LCF has invested half the money in a legacy fund, which attracts 50% matched funding from the government. It will use the interest generated to help local projects for years to come. The other half is going to local projects. There are five receiving support until October 2015, when LCF expects to choose five more.
“These five projects were chosen because they each represent a pathway out of poverty for a wide range of people across our community,” says lead fundraiser, Elaine Miller. Indeed, Love Kingston is about more than raising money.
“The essence of the campaign is to create an exciting charitable venture that engages everyone who lives or works in the borough,” Elaine explains. “We want to build a strong, generous community where residents, businesses, local groups and government work together to build a fair society.”
That idea has galvanised the local community. The annual Love Kingston Day, held each year on February 14 (Valentine’s Day), has become a platform for a huge range of fundraising activities. The campaign has impressive support from businesses, local people, media and politicians – Kingston MP and government minister Ed Davey is a patron.
Love Kingston Day on its own generated almost £44,000 in 2014. The target for 2015 is £100,000. It’s an ambitious increase, but Elaine is confident. “I’ve always believed that if you’ve got a great product, people will support it, and this is a great product,” she says. “All the money is raised locally and given locally.”

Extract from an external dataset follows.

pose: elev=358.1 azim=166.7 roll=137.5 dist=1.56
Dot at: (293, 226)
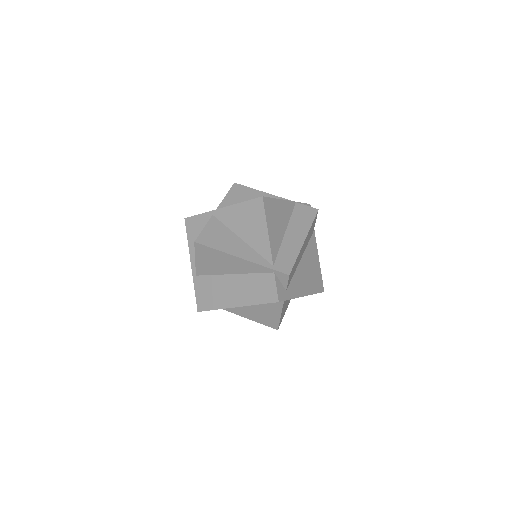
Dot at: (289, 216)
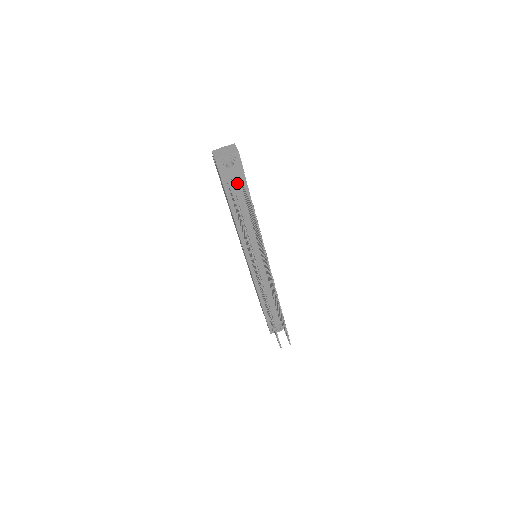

Property developer CNM Estates is one of the founding backers of the campaign. Chief executive Wahid Samady says he’s proud of the energy and focus it has generated. “The work they have done has inspired the generosity of our community and demonstrates what we can achieve. It’s brilliant.”

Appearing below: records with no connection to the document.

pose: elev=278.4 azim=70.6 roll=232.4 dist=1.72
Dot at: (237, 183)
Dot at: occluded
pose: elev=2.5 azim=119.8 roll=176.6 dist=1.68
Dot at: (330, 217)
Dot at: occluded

Involvement in the campaign has helped local law firm Colemans-ctts “make a difference,” says senior partner Janet Tilley. “We’ve had an office in Kingston for over 25 years. We wanted to show our support for justice and people’s rights in this borough. Love Kingston has given us that opportunity.”
This kind of support is priceless for a charity like KCAH, says Matt. “The whole Love Kingston campaign has raised awareness in the local community about the work we do and the fact we exist,” he says. “People know about us now and that’s largely happened since Love Kingston. Even if we don’t receive money from LCF in future, the benefits of the higher profile will help us for years to come.”
The five groups funded in the first wave of the campaign often work together, sharing information and ideas, says Matt, and referring clients to each other’s services. Housing advice from KCAH could give a woman in the Hestia shelter the confidence to leave an abusive partner. A fair loan from the credit union, or help from the food bank, could mean the difference between a family paying their rent and ending up homeless. The Oxygen youth project could guide a teenager away from drug and alcohol abuse, a big cause of homelessness.
“Love Kingston and the support from the LCF has really helped us all to join stuff up,” Matt explains. “Everyone is speaking together now, and together we can make a bigger difference.”